START Data to examine
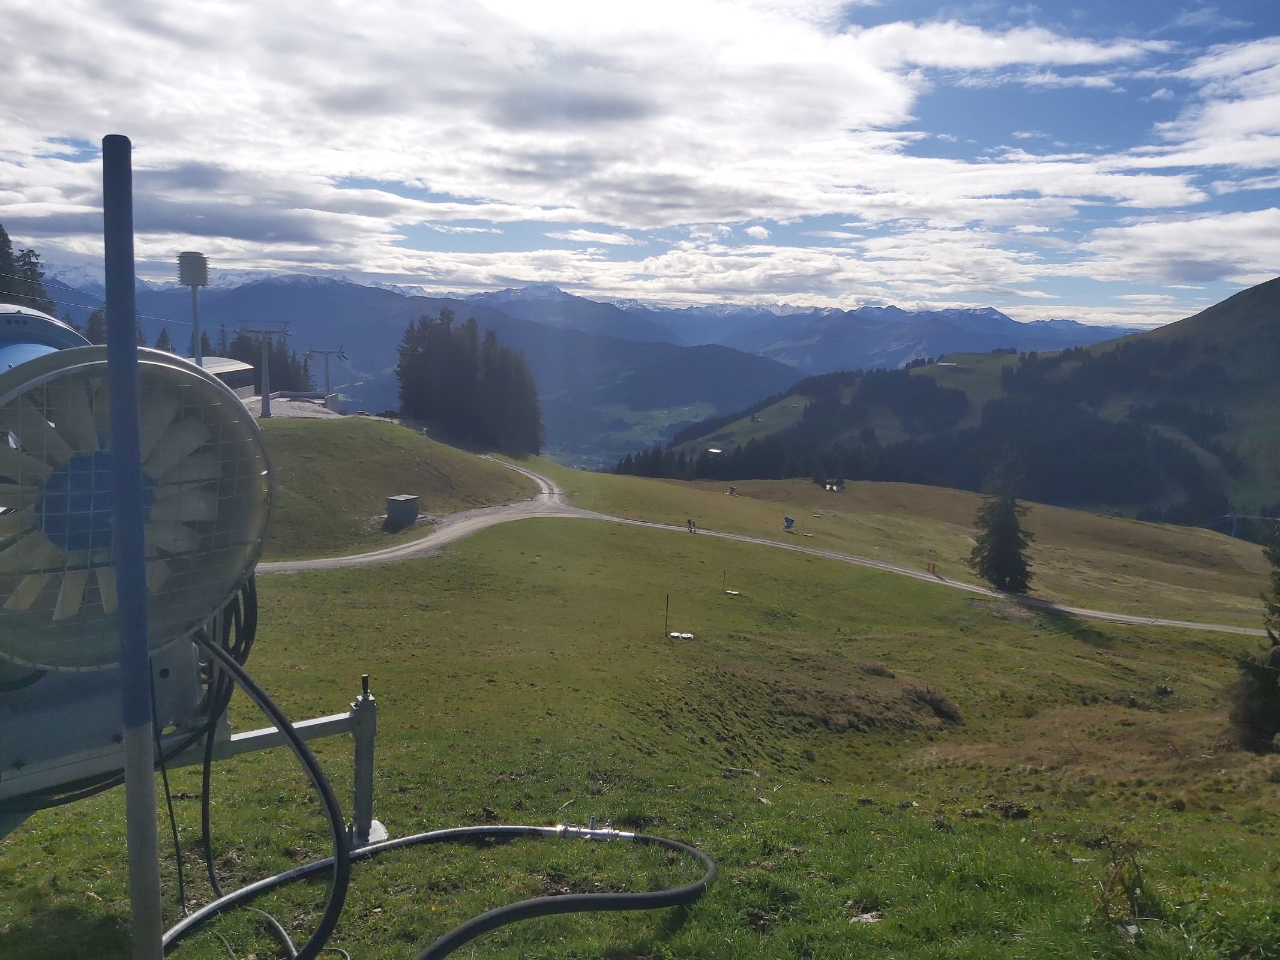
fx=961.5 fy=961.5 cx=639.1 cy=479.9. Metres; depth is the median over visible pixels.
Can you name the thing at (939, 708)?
shrub
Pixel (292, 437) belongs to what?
grassy hill
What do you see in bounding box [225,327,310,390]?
tree cluster
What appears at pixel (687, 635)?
manhole covers
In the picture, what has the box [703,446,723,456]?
hut
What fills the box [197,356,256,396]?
building
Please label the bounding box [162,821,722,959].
black hose
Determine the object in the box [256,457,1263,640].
dirt road
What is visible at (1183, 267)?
sky
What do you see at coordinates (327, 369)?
lift pylon
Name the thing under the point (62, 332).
snow cannon
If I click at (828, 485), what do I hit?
hut
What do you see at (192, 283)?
tower
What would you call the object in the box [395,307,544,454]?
tree cluster
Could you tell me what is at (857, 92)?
cloud
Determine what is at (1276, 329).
hill
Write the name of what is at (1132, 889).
dry plant
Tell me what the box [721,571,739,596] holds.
marker pole
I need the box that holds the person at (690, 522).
[685,518,696,533]
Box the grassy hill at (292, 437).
[248,413,542,561]
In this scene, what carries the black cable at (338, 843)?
attached to the snow cannon at (62, 332)
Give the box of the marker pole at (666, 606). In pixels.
[663,594,671,636]
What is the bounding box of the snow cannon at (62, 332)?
[0,294,387,870]
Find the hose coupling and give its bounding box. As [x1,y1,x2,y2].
[555,818,634,843]
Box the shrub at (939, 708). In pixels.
[909,685,964,725]
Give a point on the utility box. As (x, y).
(396, 509)
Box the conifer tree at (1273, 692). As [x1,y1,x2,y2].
[1226,526,1279,752]
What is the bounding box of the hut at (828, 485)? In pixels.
[822,477,844,491]
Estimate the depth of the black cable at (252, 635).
3.99 m
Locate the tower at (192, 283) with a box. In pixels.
[177,251,209,363]
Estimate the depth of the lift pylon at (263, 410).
62.38 m
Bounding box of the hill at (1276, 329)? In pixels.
[624,276,1279,538]
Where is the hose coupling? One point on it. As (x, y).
(602, 835)
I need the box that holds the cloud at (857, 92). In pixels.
[3,0,1195,258]
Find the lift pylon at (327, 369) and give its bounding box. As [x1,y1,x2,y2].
[304,347,347,394]
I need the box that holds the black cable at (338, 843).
[192,630,354,959]
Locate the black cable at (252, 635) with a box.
[167,585,260,897]
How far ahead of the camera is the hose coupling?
5.38 m
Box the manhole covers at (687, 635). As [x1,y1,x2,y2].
[668,630,694,640]
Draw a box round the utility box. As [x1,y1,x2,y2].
[385,493,418,528]
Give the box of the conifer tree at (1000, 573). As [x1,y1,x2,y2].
[967,451,1035,591]
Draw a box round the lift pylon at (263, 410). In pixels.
[238,321,288,417]
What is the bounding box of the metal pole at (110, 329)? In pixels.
[101,135,163,959]
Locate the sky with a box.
[0,0,1278,324]
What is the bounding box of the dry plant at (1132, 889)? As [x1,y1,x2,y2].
[1088,831,1155,928]

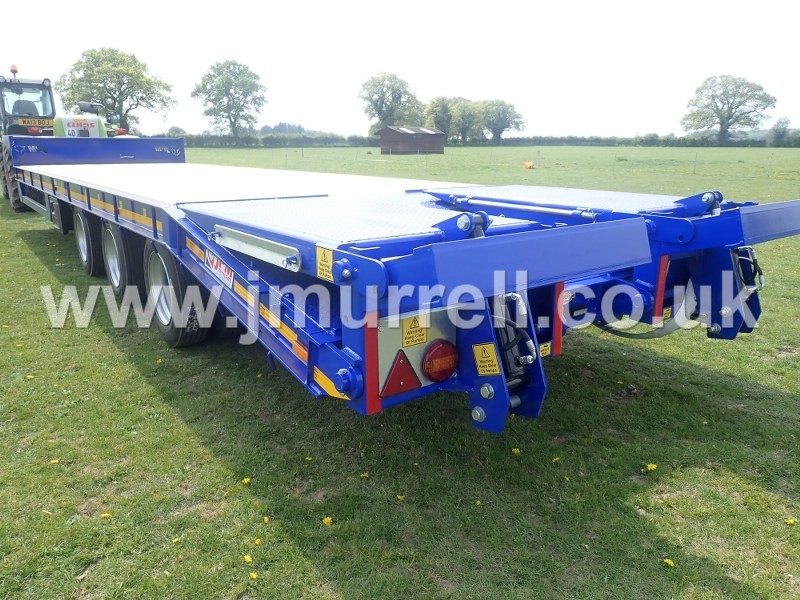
END Data to examine
== Task instructions ==
The required output is the lines from the one containing "What is the bounding box of the hut" through the end of the records above, reproduced exactly, with no pictures.

== Reply ==
What is the bounding box of the hut at (828, 485)? In pixels.
[822,477,844,491]
Estimate the depth of the black cable at (252, 635).
3.99 m
Locate the tower at (192, 283) with a box. In pixels.
[177,251,209,363]
Estimate the depth of the lift pylon at (263, 410).
62.38 m
Bounding box of the hill at (1276, 329)? In pixels.
[624,276,1279,538]
Where is the hose coupling? One point on it. As (x, y).
(602, 835)
I need the box that holds the cloud at (857, 92). In pixels.
[3,0,1195,258]
Find the lift pylon at (327, 369) and give its bounding box. As [x1,y1,x2,y2].
[304,347,347,394]
I need the box that holds the black cable at (338, 843).
[192,630,354,959]
Locate the black cable at (252, 635) with a box.
[167,585,260,897]
How far ahead of the camera is the hose coupling?
5.38 m
Box the manhole covers at (687, 635). As [x1,y1,x2,y2].
[668,630,694,640]
Draw a box round the utility box. As [x1,y1,x2,y2].
[385,493,418,528]
Give the box of the conifer tree at (1000, 573). As [x1,y1,x2,y2].
[967,451,1035,591]
Draw a box round the lift pylon at (263, 410). In pixels.
[238,321,288,417]
What is the bounding box of the metal pole at (110, 329)? In pixels.
[101,135,163,959]
Locate the sky with a box.
[0,0,1278,324]
What is the bounding box of the dry plant at (1132, 889)? As [x1,y1,x2,y2].
[1088,831,1155,928]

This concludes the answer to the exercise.